If you are wanting to progress to wearing these less supportive shoes whilst running start with short distances to build up the strength of the supporting structures and muscles before going all out. Just as you would deadlift before you start snatching you need to build up the support system before tackling anything too long distance barefoot, or even in these stripped back shoes. Just remember if you do progress to total barefoot running rather than using a minimalist shoe chose your locations wisely. Run on grass and survey the area you are to be running on first. A puncture wound to your foot will really put the brakes on your training.

As far as being subjective and allowing people to make their own assessment on controversial matters such as this I think is a great idea. Now I could be considered a fence sitter here and possibly I am. I can feel the splinters now! So I have decided to provide two links to some great blogs on both the for and against arguments on barefoot running.

Weight Training in Vibrams

Running Barefoot Is Bad – Name gives you the idea of which angle this blog comes from.

The Running Barefoot – Coming from the other side of the argument.

So my advice… as I slowly and gingerly climb off the fence. Don’t become a crazy person turning up to fun run, or marathon barefoot, but do consider adding some barefoot or minimalist style shoe training into your overall program to aid it in a well rounded way.

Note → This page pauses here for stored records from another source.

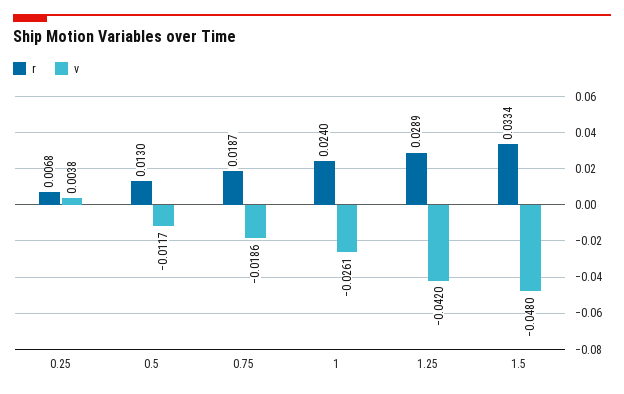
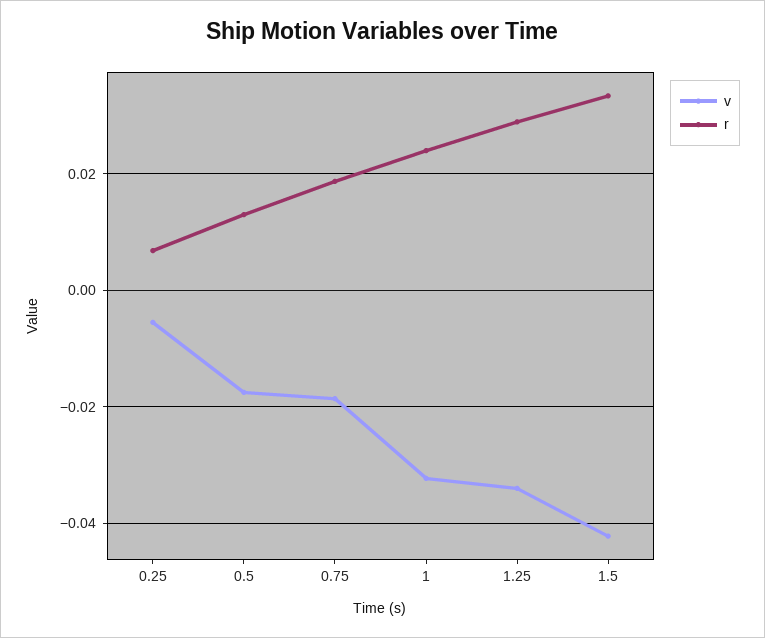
v, 0.25: 0.0038 -> -0.006
v, 0.5: -0.0117 -> -0.018
v, 1: -0.0261 -> -0.032
v, 1.25: -0.042 -> -0.034
v, 1.5: -0.048 -> -0.042

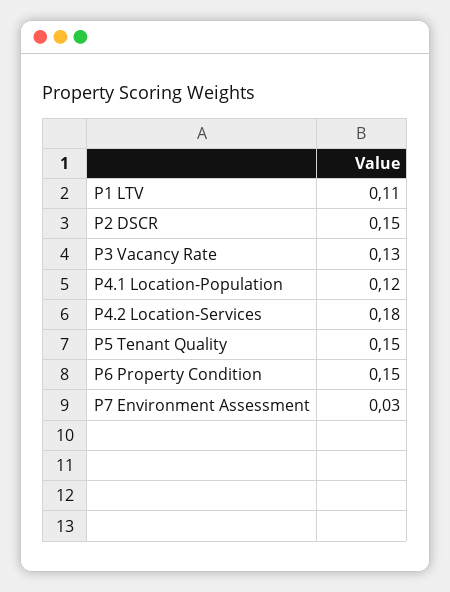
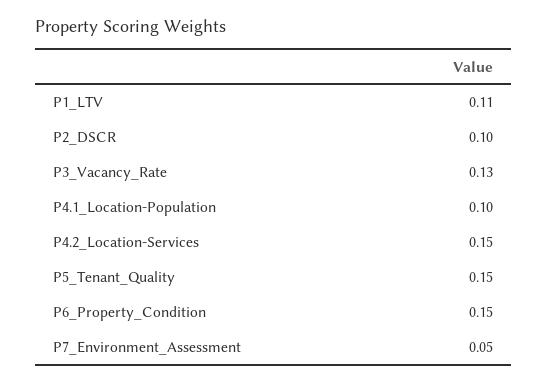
P2 DSCR: 0.15 -> 0.1
P4.1 Location-Population: 0.12 -> 0.1
P4.2 Location-Services: 0.18 -> 0.15
P7 Environment Assessment: 0.03 -> 0.05

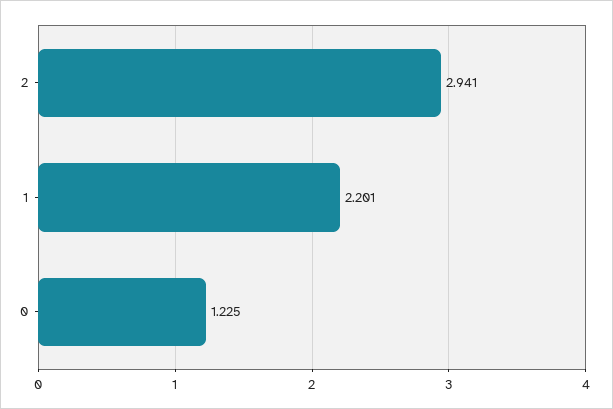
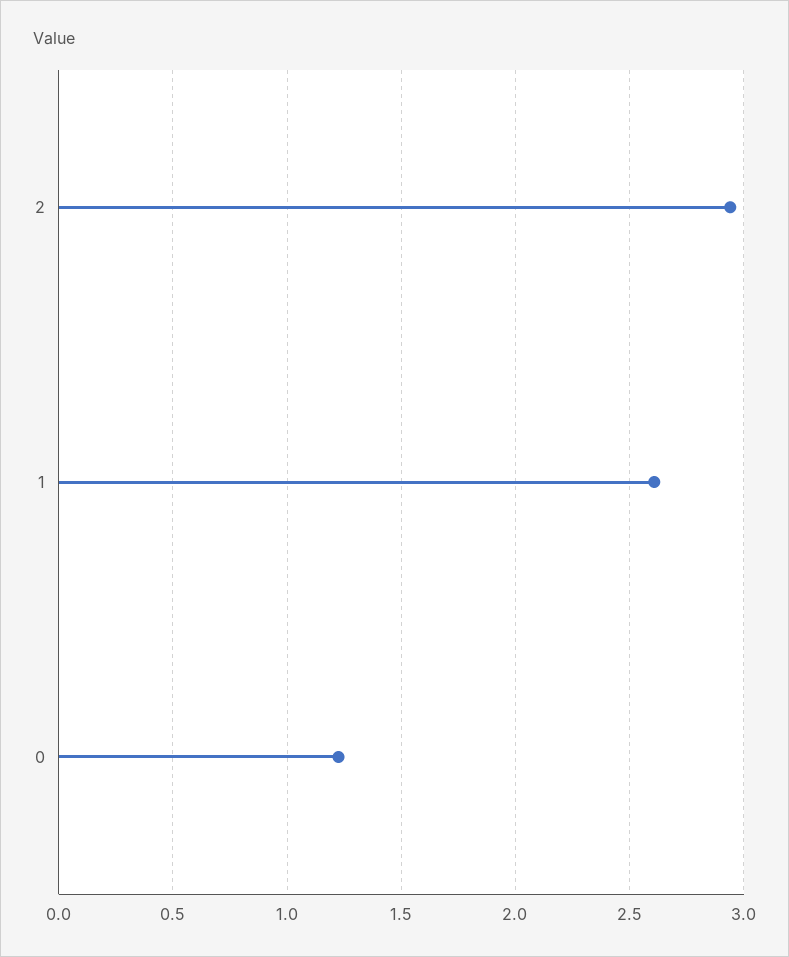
1: 2.201 -> 2.6

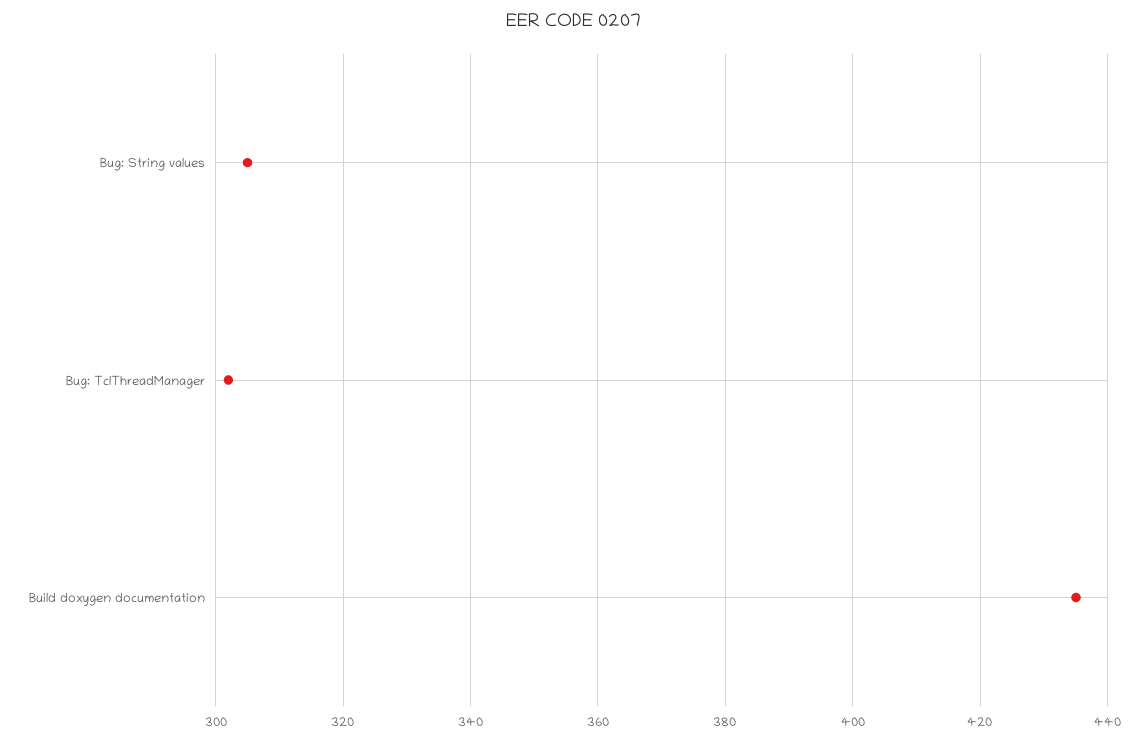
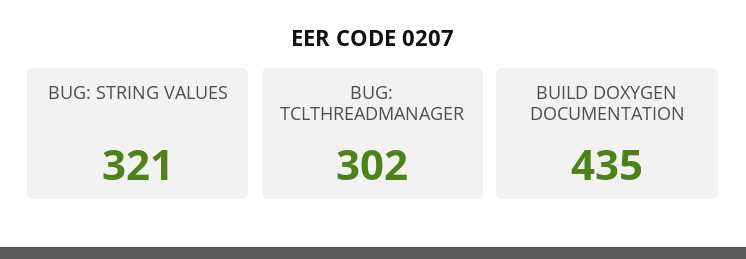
Bug: String values: 305 -> 321

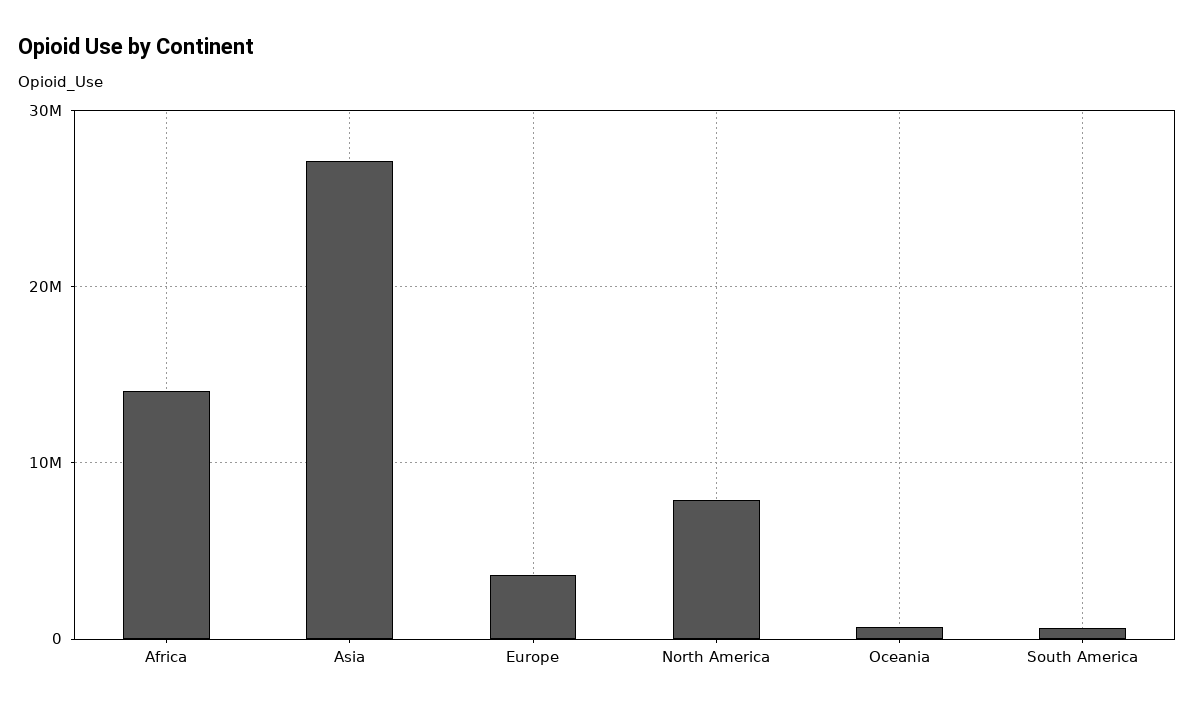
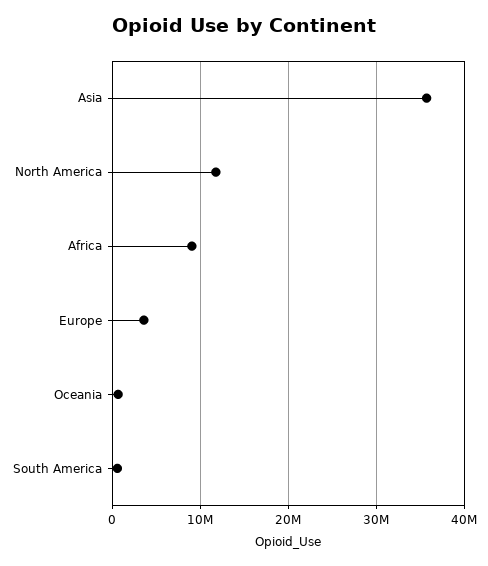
Africa: 14000000 -> 9000000
Asia: 27000000 -> 36000000
North America: 8000000 -> 12000000

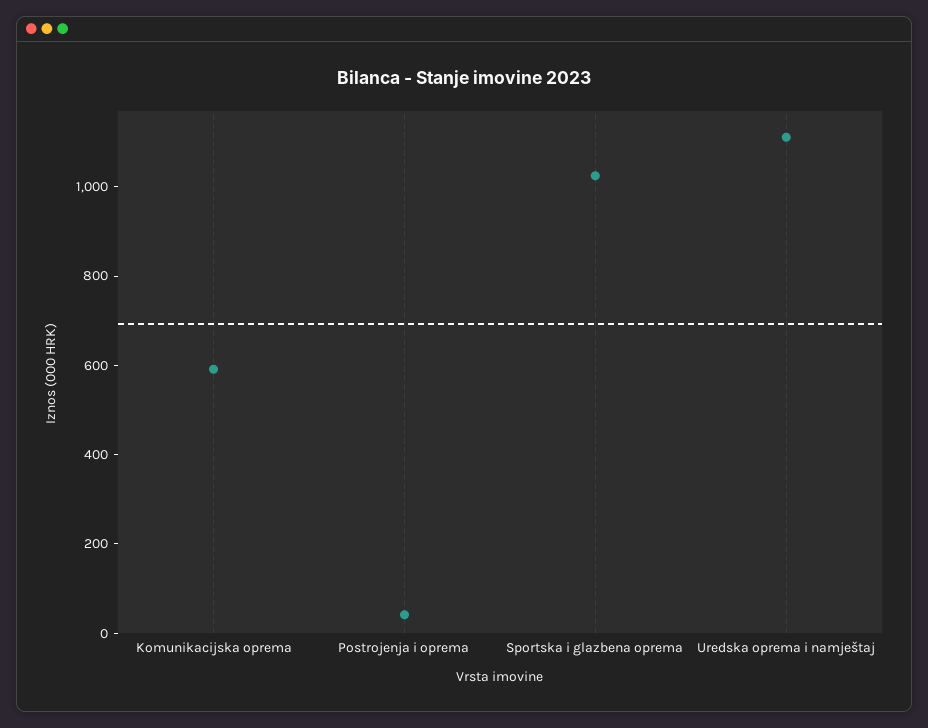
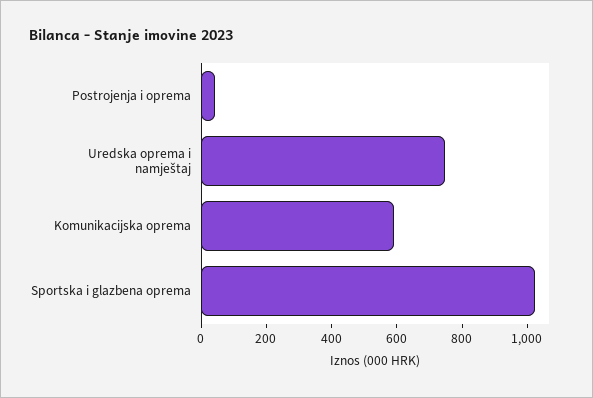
Uredska oprema i namještaj: 1100 -> 750

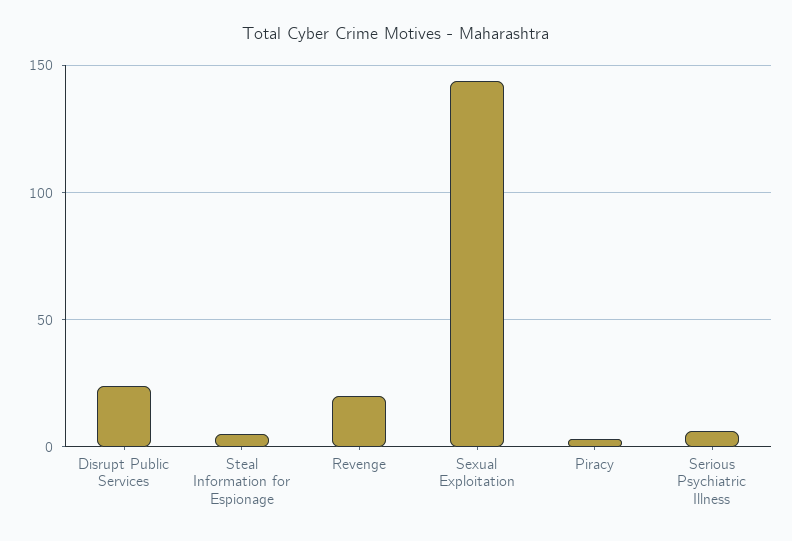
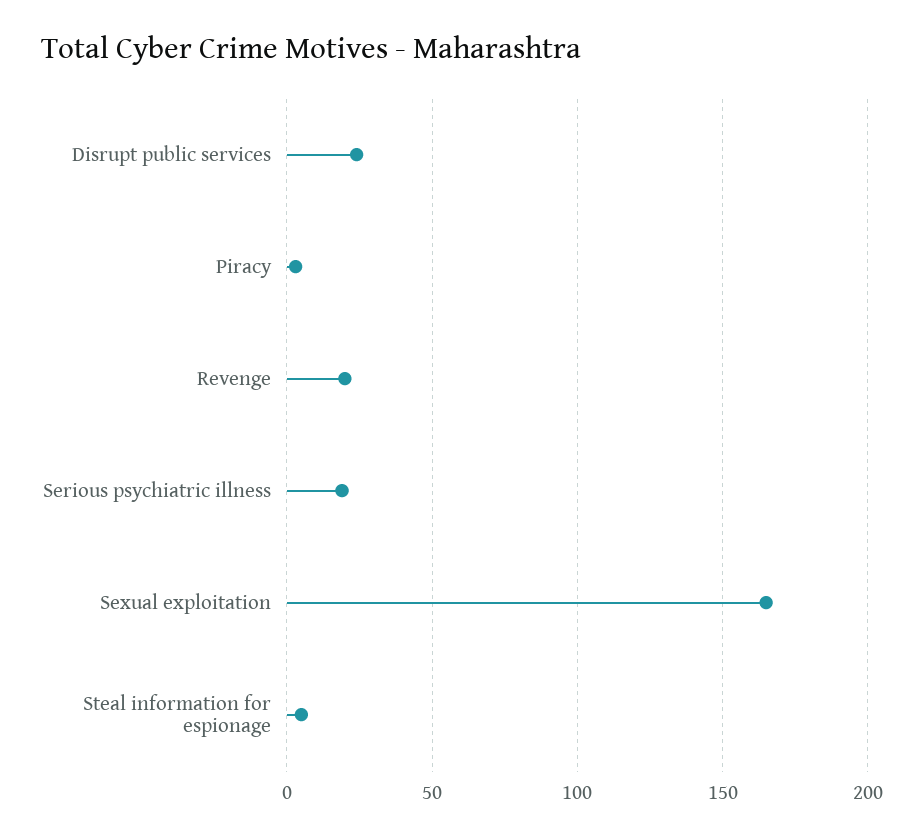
Sexual Exploitation: 145 -> 165
Serious Psychiatric Illness: 5 -> 20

If you are finding you are getting a lot of lower leg injuries with your current foot wear, but up to minimalist shoe for your shorter runs. I would still say to look for something reasonably supportive for anything longer than 10km’s though, even if you are well trained and used to a minimalist shoe. If it is however part your sport that that certain footwear is required such as football, then try to do as much of your running as is achievable in the footwear you will compete in. Reserve the minimalist shoes for your time in the gym. Cross training or weight training in the gym in minimalist shoes would be my recommendation as part of a well rounded program to give you an edge.